Reproduce the entries shown below only from the line with "cell phone: present" down to the line with "storage bin: none", keeping both end lines and copying each one exactly.
[Start of section]
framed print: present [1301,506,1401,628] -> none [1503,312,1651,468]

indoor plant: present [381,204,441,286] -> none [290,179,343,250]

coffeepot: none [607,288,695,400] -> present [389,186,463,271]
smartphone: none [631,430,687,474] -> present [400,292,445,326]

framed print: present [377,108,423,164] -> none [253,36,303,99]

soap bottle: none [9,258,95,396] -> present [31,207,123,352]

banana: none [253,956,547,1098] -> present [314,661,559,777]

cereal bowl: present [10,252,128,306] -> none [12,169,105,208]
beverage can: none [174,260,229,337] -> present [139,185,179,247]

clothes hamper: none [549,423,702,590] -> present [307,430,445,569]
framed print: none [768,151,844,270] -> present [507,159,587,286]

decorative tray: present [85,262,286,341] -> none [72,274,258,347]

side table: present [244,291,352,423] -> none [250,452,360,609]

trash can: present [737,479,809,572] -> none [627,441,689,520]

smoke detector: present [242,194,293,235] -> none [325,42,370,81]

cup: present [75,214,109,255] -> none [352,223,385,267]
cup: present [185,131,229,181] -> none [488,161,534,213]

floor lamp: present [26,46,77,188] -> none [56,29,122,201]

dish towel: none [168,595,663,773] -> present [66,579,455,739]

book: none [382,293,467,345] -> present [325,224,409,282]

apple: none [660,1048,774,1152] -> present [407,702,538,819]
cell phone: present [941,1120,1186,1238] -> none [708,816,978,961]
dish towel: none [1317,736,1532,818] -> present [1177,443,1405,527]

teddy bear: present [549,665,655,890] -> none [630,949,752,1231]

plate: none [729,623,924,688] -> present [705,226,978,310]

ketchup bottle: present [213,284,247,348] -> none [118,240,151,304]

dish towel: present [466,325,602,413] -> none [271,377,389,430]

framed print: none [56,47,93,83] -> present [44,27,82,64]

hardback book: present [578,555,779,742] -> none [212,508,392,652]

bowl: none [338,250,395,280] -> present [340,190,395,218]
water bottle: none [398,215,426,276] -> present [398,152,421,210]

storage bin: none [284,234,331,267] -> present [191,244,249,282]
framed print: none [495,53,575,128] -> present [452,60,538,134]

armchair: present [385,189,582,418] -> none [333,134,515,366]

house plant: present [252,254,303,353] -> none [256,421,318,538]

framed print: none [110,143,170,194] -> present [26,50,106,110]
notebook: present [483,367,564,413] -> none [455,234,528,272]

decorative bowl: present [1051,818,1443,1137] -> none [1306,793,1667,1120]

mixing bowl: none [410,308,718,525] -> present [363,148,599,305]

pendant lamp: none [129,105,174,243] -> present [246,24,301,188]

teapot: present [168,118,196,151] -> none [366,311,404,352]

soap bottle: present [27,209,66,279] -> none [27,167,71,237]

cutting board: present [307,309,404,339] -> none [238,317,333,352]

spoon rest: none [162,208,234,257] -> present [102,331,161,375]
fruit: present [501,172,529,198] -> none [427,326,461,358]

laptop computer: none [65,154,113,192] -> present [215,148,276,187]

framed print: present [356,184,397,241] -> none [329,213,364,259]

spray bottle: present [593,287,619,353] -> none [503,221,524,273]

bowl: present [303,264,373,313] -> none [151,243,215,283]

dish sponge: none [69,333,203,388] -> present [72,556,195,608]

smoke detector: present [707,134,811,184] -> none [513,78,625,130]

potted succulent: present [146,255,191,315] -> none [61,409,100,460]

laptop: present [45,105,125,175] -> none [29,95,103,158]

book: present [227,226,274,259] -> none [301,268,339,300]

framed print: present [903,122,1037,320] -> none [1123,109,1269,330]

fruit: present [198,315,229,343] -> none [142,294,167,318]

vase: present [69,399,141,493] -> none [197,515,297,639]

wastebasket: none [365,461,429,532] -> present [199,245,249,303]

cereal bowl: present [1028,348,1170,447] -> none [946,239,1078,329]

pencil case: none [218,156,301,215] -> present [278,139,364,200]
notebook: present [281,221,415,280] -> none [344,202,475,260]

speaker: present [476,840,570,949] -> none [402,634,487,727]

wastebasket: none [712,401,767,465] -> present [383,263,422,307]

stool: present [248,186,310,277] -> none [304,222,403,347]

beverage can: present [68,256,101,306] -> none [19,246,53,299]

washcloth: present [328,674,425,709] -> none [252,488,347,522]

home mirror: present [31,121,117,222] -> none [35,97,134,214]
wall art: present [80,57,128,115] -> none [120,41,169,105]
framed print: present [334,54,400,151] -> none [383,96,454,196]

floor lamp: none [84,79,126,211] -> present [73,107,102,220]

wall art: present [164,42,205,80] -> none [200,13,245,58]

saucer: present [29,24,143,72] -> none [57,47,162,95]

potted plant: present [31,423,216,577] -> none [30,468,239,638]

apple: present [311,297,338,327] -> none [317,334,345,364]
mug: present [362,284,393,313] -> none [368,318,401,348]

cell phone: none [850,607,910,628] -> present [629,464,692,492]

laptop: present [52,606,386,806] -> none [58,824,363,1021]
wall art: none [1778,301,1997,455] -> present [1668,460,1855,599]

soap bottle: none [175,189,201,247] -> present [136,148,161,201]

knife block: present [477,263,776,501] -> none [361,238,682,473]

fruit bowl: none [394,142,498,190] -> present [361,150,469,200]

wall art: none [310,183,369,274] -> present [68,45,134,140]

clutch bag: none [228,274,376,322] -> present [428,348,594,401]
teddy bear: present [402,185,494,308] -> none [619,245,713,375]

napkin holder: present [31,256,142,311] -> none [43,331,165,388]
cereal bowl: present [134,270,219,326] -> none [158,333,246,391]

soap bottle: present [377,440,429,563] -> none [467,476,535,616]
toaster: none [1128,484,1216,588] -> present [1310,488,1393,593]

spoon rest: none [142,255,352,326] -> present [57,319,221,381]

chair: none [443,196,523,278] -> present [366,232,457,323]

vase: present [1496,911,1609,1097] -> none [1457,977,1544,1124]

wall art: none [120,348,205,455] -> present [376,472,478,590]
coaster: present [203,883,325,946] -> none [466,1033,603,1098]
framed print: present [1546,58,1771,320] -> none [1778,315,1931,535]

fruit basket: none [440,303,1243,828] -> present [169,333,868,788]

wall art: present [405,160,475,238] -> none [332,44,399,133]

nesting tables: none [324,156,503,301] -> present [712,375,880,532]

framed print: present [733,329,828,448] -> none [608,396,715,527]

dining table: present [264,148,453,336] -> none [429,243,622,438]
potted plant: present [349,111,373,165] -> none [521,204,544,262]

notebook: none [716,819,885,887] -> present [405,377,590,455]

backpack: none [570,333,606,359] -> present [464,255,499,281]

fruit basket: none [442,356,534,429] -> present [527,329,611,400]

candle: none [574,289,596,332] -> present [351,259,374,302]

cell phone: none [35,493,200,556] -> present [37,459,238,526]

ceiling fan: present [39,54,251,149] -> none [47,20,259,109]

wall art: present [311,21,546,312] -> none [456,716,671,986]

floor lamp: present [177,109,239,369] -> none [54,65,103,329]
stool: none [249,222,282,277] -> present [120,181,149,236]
[End of section]
# The answer
cell phone: present [941,1120,1186,1238] -> none [708,816,978,961]
dish towel: none [1317,736,1532,818] -> present [1177,443,1405,527]

teddy bear: present [549,665,655,890] -> none [630,949,752,1231]

plate: none [729,623,924,688] -> present [705,226,978,310]

ketchup bottle: present [213,284,247,348] -> none [118,240,151,304]

dish towel: present [466,325,602,413] -> none [271,377,389,430]

framed print: none [56,47,93,83] -> present [44,27,82,64]

hardback book: present [578,555,779,742] -> none [212,508,392,652]

bowl: none [338,250,395,280] -> present [340,190,395,218]
water bottle: none [398,215,426,276] -> present [398,152,421,210]

storage bin: none [284,234,331,267] -> present [191,244,249,282]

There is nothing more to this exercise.